-- Required action --
Gather from the material every line that contains the string "font".

-- Exercise material --
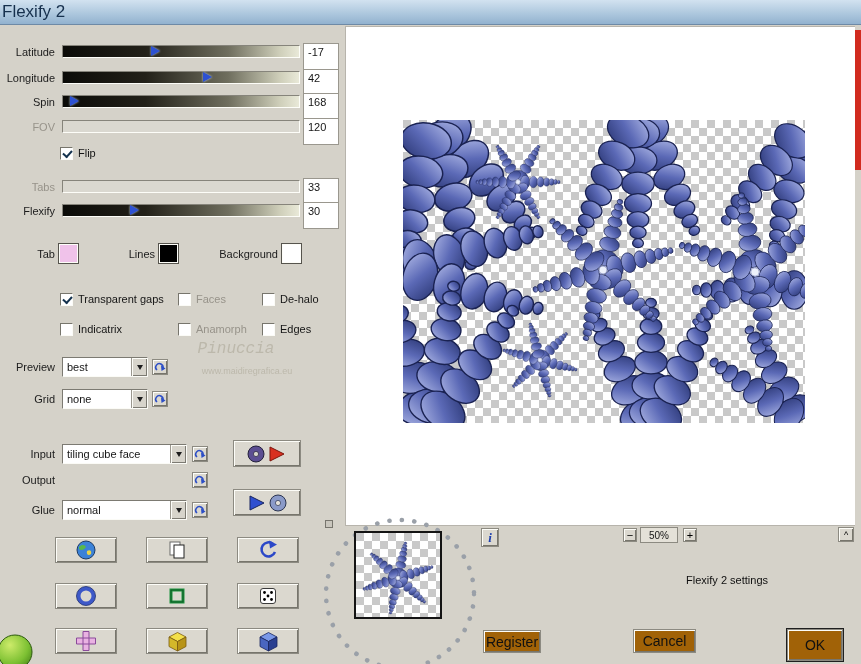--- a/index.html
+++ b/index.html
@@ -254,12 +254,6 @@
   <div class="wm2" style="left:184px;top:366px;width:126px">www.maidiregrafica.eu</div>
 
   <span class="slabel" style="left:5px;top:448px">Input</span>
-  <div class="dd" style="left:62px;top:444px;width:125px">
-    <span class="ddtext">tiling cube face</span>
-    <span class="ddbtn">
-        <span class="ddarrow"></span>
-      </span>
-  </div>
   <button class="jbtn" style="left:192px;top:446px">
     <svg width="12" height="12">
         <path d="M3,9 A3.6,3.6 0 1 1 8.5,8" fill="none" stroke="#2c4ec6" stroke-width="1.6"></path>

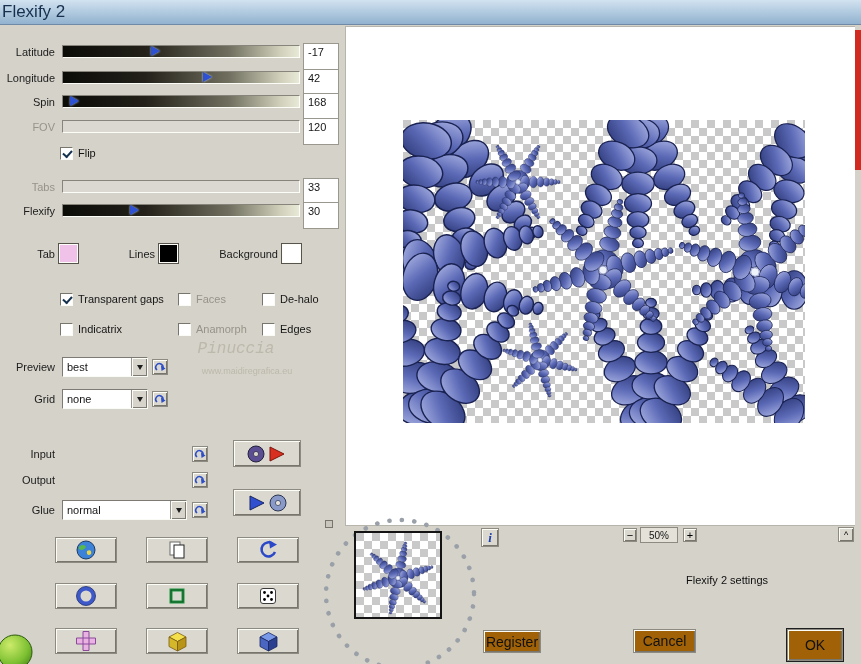--- a/index.html
+++ b/index.html
@@ -54,9 +54,9 @@
   .bigbtn{width:68px;height:27px}
   .gbtn svg{display:block}
 
-  .pbtn{position:absolute;background:#a16207;border:1px solid #8c8a81;
+  .pbtn{position:absolute;background:#ec4899;border:1px solid #8c8a81;
     box-shadow:inset 1px 1px 0 #fdfdf8,inset -1px -1px 0 #77756c;
-    display:flex;align-items:center;justify-content:center;font-size:14px;color:#111}
+    display:flex;align-items:center;justify-content:center;font-size:12px;color:#111}
   .pbtn.default{box-shadow:0 0 0 1px #1f1f1f,inset 1px 1px 0 #fdfdf8,inset -1px -1px 0 #77756c}
 
   .wm1{position:absolute;font-family:Liberation Mono, monospace;font-style:italic;font-size:16px;color:#bcb8ab;text-align:center}

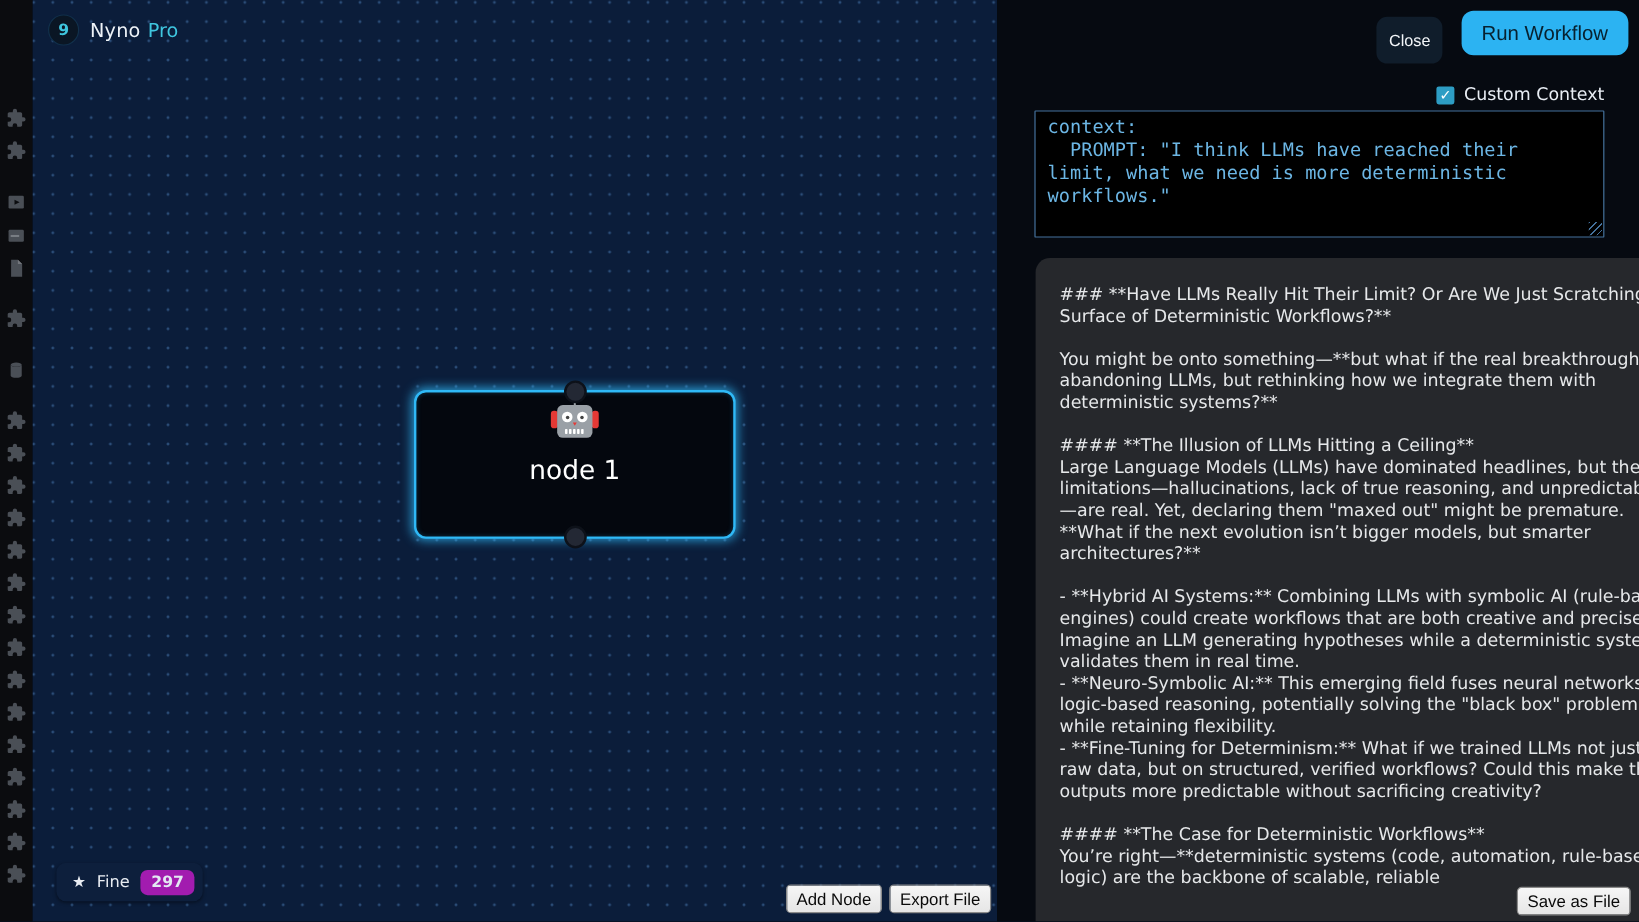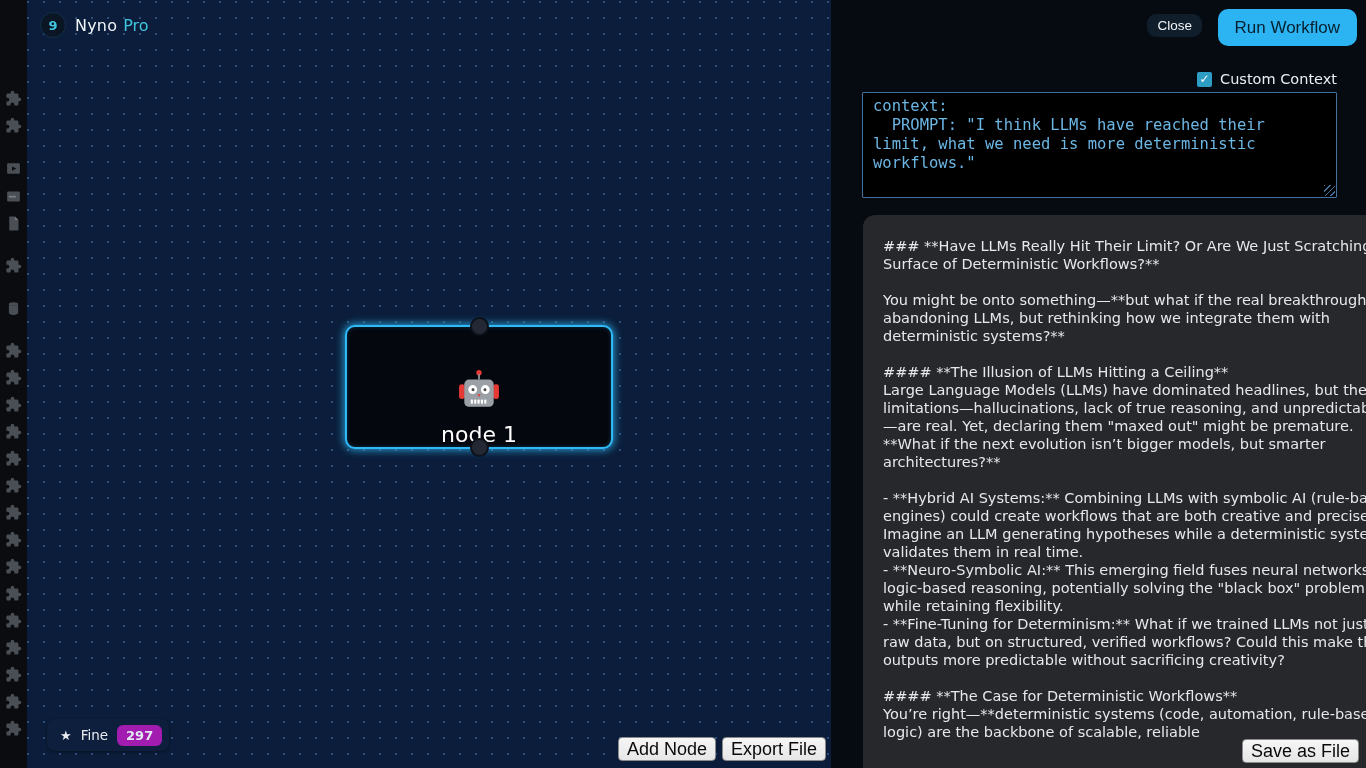--- a/index.html
+++ b/index.html
@@ -72,7 +72,7 @@
   #right-panel{left:831px;top:0;width:535px;height:768px;background:#060a11;}
   #close-btn{
     right:164px;top:14px;background:#101d2b;color:#f2f5f8;border:none;border-radius:9px;
-    font-family:"Liberation Sans",sans-serif;font-size:13.5px;padding:4px 10px;
+    font-family:"Liberation Sans",sans-serif;font-size:13.5px;padding:12px 10px;
   }
   #run-btn{
     right:9px;top:9px;background:#2cb3f2;color:#07212f;border:none;border-radius:10px;

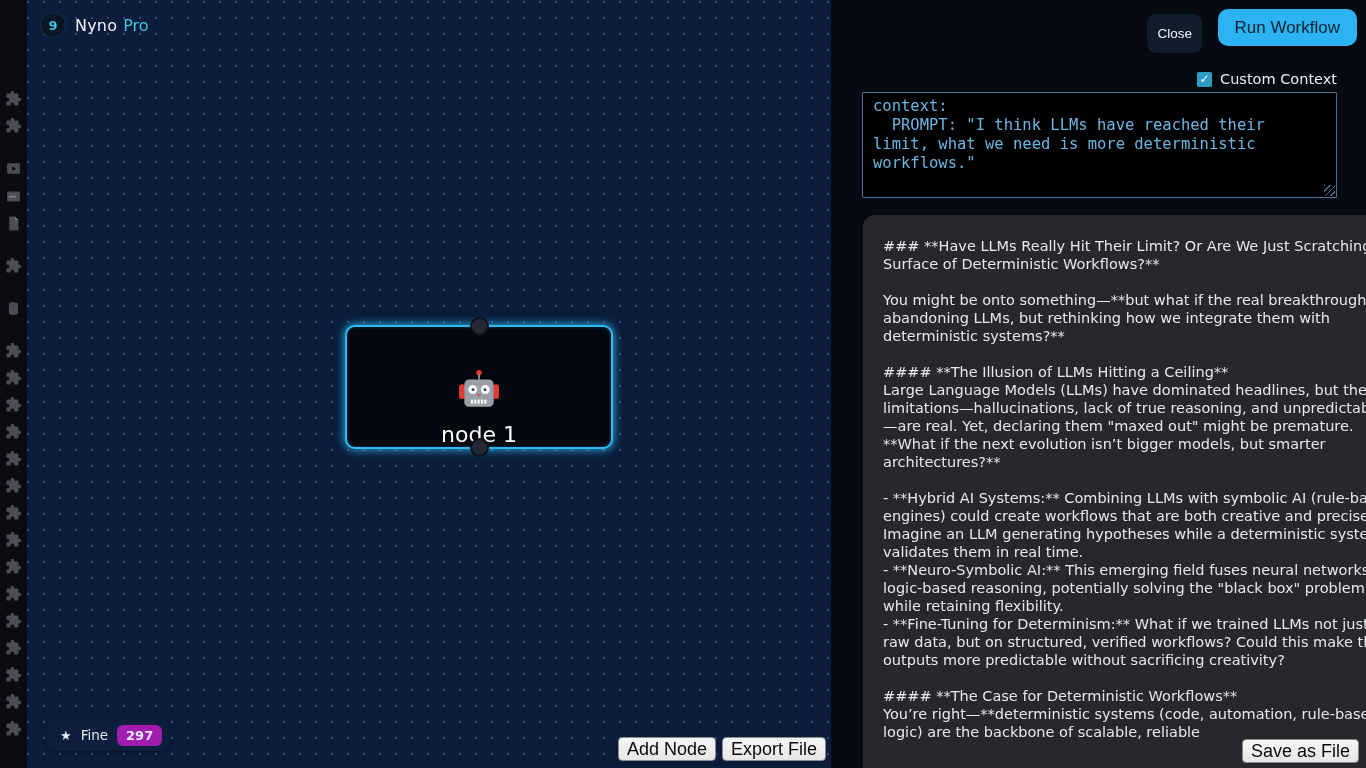--- a/index.html
+++ b/index.html
@@ -36,7 +36,7 @@
     left:318px;top:325px;width:264px;height:120px;border-radius:10px;
     background:#04070e;border:2px solid #2fb9f7;
     box-shadow:0 0 9px 1px rgba(47,185,247,.85), inset 0 0 4px rgba(47,185,247,.25);
-    display:flex;flex-direction:column;align-items:center;justify-content:flex-end;gap:9px;
+    display:flex;flex-direction:column;align-items:center;justify-content:flex-start;gap:9px;
   }
   .handle{
     position:absolute;left:50%;width:15px;height:15px;margin-left:-9px;border-radius:50%;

-- Result of the task --
-    display:flex;align-items:center;justify-content:center;font-size:14px;color:#111}
+    display:flex;align-items:center;justify-content:center;font-size:12px;color:#111}
   .wm1{position:absolute;font-family:Liberation Mono, monospace;font-style:italic;font-size:16px;color:#bcb8ab;text-align:center}
-    font-family:"Liberation Sans",sans-serif;font-size:13.5px;padding:4px 10px;
+    font-family:"Liberation Sans",sans-serif;font-size:13.5px;padding:12px 10px;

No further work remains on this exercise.